Unusually for modern pop records, this beast needs to be experienced in one sitting, preferably with a range of mood-enhancers at your disposal. Perhaps that’s red wine and soft lighting or incense and chilled mineral water – regardless of what your selections are, strap yourselves in for an ‘album experience’ in the same vein as a Rain Dogs or a Tago Mago. In fact, Rain Dogs is quite close to what this album does, thematically. It batters you with a series of loosely-linked, first person narratives that explore the darkest sides of the human condition.

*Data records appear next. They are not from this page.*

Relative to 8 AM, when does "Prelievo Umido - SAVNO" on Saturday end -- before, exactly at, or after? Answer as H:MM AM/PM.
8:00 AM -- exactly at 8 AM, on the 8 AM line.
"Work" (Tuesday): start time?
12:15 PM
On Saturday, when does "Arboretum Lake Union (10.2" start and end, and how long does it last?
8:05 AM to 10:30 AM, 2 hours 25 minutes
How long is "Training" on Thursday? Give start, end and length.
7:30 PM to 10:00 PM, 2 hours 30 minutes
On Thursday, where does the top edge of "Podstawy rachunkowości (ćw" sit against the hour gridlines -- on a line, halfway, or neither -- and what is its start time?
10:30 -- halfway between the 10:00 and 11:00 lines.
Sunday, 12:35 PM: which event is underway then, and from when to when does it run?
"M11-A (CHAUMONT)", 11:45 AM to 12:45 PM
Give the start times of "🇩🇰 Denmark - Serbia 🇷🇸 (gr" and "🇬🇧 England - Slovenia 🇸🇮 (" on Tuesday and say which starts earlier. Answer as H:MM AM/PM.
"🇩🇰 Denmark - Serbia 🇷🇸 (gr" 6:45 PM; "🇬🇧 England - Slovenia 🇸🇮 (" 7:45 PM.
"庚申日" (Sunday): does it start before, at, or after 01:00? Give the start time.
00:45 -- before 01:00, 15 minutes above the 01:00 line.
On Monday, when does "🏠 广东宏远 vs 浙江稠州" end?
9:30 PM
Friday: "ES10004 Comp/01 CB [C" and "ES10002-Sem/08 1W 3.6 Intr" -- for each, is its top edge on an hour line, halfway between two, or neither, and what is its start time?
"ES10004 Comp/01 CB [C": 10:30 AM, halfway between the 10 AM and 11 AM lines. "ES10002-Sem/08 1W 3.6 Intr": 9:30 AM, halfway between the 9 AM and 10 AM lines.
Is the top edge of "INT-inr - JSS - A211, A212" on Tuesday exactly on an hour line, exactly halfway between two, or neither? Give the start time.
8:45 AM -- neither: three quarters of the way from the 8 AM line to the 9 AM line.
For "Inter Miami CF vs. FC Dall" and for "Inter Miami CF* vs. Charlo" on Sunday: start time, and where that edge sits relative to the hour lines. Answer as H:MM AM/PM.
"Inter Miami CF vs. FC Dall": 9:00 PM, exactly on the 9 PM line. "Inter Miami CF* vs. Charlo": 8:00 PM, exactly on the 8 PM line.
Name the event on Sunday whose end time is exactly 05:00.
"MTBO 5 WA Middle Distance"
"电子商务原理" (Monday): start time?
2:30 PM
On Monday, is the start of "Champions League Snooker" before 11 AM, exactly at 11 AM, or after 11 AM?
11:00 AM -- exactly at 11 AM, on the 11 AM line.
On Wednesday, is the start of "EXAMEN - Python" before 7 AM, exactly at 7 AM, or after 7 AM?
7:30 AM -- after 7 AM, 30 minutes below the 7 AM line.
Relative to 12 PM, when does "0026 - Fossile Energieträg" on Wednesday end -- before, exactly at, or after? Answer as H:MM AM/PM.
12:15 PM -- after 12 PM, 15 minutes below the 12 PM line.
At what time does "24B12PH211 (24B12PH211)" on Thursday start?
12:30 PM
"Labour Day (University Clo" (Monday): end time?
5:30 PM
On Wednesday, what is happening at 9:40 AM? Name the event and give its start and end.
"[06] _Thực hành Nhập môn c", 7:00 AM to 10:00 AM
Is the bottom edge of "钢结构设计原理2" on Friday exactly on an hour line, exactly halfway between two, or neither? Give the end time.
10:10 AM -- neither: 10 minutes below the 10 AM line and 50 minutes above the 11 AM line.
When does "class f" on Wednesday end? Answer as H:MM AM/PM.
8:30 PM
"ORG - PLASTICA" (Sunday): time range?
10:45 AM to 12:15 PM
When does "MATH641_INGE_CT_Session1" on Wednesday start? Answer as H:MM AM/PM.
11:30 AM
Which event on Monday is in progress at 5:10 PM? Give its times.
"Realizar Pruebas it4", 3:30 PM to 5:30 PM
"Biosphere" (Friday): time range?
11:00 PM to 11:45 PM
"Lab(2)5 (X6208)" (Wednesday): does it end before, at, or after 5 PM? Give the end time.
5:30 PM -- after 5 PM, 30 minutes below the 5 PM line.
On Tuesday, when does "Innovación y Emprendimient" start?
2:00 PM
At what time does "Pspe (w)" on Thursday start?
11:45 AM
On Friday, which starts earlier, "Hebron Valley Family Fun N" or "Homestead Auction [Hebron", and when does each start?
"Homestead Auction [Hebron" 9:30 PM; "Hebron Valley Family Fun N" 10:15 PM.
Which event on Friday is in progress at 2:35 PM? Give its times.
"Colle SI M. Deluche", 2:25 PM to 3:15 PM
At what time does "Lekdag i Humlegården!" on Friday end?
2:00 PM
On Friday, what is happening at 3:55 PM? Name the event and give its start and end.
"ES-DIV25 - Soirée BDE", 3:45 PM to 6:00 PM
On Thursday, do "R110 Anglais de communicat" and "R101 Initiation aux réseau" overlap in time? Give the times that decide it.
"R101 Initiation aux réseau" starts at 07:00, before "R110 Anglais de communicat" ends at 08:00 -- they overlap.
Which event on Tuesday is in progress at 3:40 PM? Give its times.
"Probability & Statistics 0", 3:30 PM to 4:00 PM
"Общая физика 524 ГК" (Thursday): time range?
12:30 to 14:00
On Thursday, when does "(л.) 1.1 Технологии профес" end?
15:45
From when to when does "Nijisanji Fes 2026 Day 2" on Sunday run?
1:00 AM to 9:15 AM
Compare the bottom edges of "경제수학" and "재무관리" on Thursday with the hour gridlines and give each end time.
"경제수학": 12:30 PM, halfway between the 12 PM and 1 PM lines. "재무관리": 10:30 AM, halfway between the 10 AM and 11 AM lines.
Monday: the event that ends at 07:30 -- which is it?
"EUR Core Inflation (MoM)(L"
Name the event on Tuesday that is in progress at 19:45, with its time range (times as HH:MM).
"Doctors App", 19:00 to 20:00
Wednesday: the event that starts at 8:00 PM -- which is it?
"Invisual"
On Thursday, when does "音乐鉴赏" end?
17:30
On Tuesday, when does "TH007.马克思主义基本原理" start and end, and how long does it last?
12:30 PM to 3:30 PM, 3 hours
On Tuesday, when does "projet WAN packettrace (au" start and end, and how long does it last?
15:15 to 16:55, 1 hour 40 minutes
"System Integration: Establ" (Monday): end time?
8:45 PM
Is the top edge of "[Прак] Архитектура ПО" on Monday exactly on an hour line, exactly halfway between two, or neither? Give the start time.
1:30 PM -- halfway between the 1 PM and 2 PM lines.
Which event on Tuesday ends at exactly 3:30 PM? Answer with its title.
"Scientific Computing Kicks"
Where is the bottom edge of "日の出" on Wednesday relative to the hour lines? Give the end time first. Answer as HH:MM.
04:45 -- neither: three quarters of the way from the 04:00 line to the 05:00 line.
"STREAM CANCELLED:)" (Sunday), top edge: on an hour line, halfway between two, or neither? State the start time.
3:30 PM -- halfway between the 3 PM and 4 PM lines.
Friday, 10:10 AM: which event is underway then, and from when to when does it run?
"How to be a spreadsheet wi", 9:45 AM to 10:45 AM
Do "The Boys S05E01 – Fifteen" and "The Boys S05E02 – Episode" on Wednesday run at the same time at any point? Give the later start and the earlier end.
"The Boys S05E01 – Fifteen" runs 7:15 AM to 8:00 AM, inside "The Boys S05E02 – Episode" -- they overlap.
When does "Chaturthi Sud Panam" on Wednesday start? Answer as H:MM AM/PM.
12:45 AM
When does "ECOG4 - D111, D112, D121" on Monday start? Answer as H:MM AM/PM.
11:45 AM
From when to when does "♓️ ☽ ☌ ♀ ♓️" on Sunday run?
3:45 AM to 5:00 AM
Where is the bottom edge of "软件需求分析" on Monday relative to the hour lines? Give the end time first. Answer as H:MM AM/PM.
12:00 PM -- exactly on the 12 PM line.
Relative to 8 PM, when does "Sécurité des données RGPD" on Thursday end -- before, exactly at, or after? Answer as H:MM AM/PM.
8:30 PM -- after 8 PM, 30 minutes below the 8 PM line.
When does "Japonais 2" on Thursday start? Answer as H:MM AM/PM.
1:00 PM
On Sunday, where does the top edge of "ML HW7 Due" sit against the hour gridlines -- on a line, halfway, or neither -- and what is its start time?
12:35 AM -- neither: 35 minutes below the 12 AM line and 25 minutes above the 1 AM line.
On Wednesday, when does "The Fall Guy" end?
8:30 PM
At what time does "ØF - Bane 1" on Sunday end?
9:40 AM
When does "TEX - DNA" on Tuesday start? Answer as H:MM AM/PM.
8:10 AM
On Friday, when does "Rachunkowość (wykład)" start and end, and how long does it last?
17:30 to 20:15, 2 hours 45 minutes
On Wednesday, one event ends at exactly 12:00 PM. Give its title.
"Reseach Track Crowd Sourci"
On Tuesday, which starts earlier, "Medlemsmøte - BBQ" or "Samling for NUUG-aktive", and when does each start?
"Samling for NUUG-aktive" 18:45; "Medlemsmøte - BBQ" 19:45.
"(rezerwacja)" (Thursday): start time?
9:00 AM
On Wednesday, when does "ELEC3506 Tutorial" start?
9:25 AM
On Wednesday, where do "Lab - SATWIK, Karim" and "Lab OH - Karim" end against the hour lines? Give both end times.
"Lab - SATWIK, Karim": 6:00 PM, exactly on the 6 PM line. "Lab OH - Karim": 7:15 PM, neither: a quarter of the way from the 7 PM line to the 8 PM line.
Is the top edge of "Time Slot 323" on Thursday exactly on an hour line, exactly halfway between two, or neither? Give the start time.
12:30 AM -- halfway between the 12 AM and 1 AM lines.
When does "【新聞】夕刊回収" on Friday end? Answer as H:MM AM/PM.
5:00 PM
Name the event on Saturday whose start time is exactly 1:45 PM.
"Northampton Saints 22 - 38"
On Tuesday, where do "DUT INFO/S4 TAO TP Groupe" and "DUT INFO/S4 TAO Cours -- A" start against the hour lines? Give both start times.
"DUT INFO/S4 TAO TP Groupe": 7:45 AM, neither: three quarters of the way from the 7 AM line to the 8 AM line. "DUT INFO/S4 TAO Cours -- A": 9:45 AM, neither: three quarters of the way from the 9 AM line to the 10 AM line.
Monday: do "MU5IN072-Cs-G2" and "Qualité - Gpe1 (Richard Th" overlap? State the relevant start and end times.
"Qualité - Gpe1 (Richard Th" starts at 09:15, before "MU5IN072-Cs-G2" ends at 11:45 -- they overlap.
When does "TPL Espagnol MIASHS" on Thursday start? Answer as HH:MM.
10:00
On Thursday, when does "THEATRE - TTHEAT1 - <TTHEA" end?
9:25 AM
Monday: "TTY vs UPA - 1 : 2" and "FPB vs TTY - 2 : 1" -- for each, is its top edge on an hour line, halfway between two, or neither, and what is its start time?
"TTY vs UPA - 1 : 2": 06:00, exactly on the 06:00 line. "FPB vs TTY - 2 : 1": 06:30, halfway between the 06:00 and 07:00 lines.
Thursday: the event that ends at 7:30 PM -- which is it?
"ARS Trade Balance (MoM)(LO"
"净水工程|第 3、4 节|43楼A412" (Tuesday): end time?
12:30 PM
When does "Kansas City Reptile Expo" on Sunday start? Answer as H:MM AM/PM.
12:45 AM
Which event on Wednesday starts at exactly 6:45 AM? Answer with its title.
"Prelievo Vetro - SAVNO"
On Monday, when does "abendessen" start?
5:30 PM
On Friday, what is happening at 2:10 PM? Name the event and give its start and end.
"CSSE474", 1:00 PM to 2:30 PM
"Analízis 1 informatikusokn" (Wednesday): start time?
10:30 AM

The band – Geordie Greep (guitar, vocals), Cameron Picton (bass, vocals), and Morgan Simpson (drums) – give themselves numerous opportunities to explore their most adventurous desires throughout this thing. Greep’s lyrics are particularly potent on Welcome To Hell, which is fitting, considering the music of the track alternates between Les Claypool mayhem and Stravinsky-inspired grandeur.
Sugar/Tzu alternates between soft crooner pop and brain-bleeding prog metal, but a more terrifying blend comes in the shape of Dangerous Liasons. Despite it being one of the more accessible songs in the Black Midi canon, with the noise terror kept to only a few seconds at a time, the whole air of the song is sinister and unnerving.
When the band bless us with a mild respite from the chaos – as on mid-album highlight Still – you’re never entirely sure whether they’re genuinely attempting to sooth you or whether they’re simply lowering your guard for whatever chaos comes next. As it turns out, it’s usually the latter. The Race Is About to Begin, which follows, is absolutely mind-meltingly intense. The vocals alone are terrifying in their relentlessness during the first half, before it descends into sinister Frank Sinatra schmaltz. Despite all their pronounced and recognisable influences, it becomes clear over the course of this thing that there is no other band in the world quite like this.
Not quite their strongest set (I’d still go for Schlagenheim), but easily head and shoulders above what many bands are making in the world right now, Hellfire is a superb and strangely seductive album that adds another gem to the crown of a band who are fast becoming one of the very best of their era. Mystifying, terrifying, essential listening.